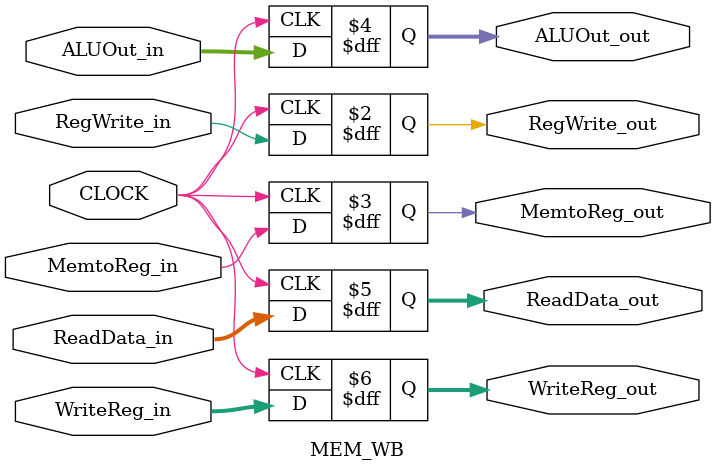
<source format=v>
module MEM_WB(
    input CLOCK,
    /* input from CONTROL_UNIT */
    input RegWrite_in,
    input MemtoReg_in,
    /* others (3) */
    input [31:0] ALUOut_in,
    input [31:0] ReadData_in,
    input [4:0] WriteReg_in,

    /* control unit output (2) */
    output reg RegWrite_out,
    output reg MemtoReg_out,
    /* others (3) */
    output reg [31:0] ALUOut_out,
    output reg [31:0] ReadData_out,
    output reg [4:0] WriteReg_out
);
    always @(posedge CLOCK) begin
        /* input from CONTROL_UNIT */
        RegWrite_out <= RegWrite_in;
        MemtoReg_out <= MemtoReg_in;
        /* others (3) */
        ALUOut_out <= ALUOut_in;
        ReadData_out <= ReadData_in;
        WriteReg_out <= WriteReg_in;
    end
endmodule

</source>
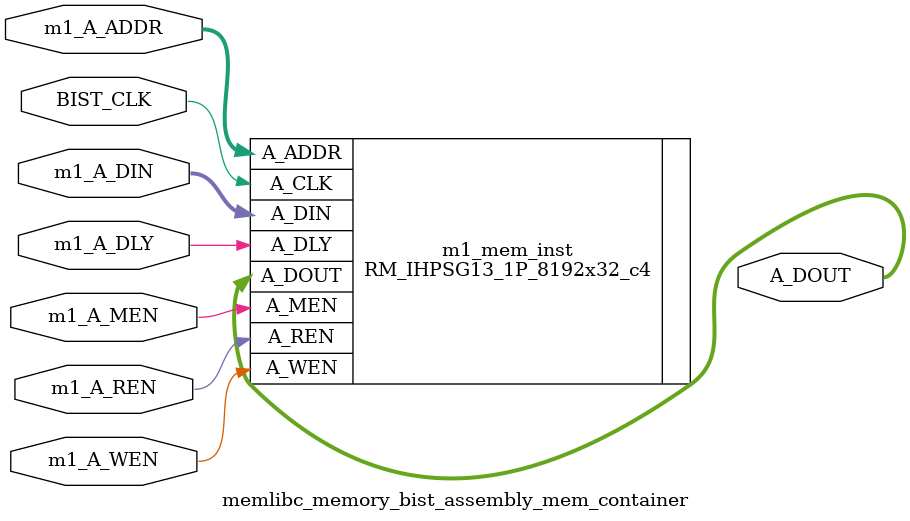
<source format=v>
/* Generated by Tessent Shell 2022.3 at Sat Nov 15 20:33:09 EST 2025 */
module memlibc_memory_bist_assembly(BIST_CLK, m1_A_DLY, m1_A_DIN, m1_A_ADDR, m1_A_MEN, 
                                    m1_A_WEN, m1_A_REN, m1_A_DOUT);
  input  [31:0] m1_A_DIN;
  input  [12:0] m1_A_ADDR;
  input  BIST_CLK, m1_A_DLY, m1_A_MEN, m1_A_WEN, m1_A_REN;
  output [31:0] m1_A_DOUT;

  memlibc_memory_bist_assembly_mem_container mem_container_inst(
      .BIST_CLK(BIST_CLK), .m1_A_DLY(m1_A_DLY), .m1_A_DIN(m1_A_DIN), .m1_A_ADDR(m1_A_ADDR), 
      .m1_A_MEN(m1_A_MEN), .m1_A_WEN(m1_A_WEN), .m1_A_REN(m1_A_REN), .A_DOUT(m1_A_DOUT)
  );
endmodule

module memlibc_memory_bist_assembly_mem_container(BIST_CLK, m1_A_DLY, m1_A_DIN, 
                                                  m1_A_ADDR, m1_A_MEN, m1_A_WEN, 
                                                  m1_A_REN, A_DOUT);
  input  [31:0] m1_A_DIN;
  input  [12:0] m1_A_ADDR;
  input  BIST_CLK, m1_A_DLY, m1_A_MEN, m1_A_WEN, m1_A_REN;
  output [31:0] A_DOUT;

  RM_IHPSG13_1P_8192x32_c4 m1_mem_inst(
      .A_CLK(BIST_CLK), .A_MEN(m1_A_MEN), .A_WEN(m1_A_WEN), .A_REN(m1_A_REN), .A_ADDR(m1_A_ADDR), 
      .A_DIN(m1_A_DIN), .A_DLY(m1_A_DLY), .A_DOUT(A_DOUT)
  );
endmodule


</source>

---

Without including any picture, reproduce all of the material exactly.

<source format=v>
module MEM_WB(
    input CLOCK,
    /* input from CONTROL_UNIT */
    input RegWrite_in,
    input MemtoReg_in,
    /* others (3) */
    input [31:0] ALUOut_in,
    input [31:0] ReadData_in,
    input [4:0] WriteReg_in,

    /* control unit output (2) */
    output reg RegWrite_out,
    output reg MemtoReg_out,
    /* others (3) */
    output reg [31:0] ALUOut_out,
    output reg [31:0] ReadData_out,
    output reg [4:0] WriteReg_out
);
    always @(posedge CLOCK) begin
        /* input from CONTROL_UNIT */
        RegWrite_out <= RegWrite_in;
        MemtoReg_out <= MemtoReg_in;
        /* others (3) */
        ALUOut_out <= ALUOut_in;
        ReadData_out <= ReadData_in;
        WriteReg_out <= WriteReg_in;
    end
endmodule

</source>
<source format=v>
/* Generated by Tessent Shell 2022.3 at Sat Nov 15 20:33:09 EST 2025 */
module memlibc_memory_bist_assembly(BIST_CLK, m1_A_DLY, m1_A_DIN, m1_A_ADDR, m1_A_MEN, 
                                    m1_A_WEN, m1_A_REN, m1_A_DOUT);
  input  [31:0] m1_A_DIN;
  input  [12:0] m1_A_ADDR;
  input  BIST_CLK, m1_A_DLY, m1_A_MEN, m1_A_WEN, m1_A_REN;
  output [31:0] m1_A_DOUT;

  memlibc_memory_bist_assembly_mem_container mem_container_inst(
      .BIST_CLK(BIST_CLK), .m1_A_DLY(m1_A_DLY), .m1_A_DIN(m1_A_DIN), .m1_A_ADDR(m1_A_ADDR), 
      .m1_A_MEN(m1_A_MEN), .m1_A_WEN(m1_A_WEN), .m1_A_REN(m1_A_REN), .A_DOUT(m1_A_DOUT)
  );
endmodule

module memlibc_memory_bist_assembly_mem_container(BIST_CLK, m1_A_DLY, m1_A_DIN, 
                                                  m1_A_ADDR, m1_A_MEN, m1_A_WEN, 
                                                  m1_A_REN, A_DOUT);
  input  [31:0] m1_A_DIN;
  input  [12:0] m1_A_ADDR;
  input  BIST_CLK, m1_A_DLY, m1_A_MEN, m1_A_WEN, m1_A_REN;
  output [31:0] A_DOUT;

  RM_IHPSG13_1P_8192x32_c4 m1_mem_inst(
      .A_CLK(BIST_CLK), .A_MEN(m1_A_MEN), .A_WEN(m1_A_WEN), .A_REN(m1_A_REN), .A_ADDR(m1_A_ADDR), 
      .A_DIN(m1_A_DIN), .A_DLY(m1_A_DLY), .A_DOUT(A_DOUT)
  );
endmodule


</source>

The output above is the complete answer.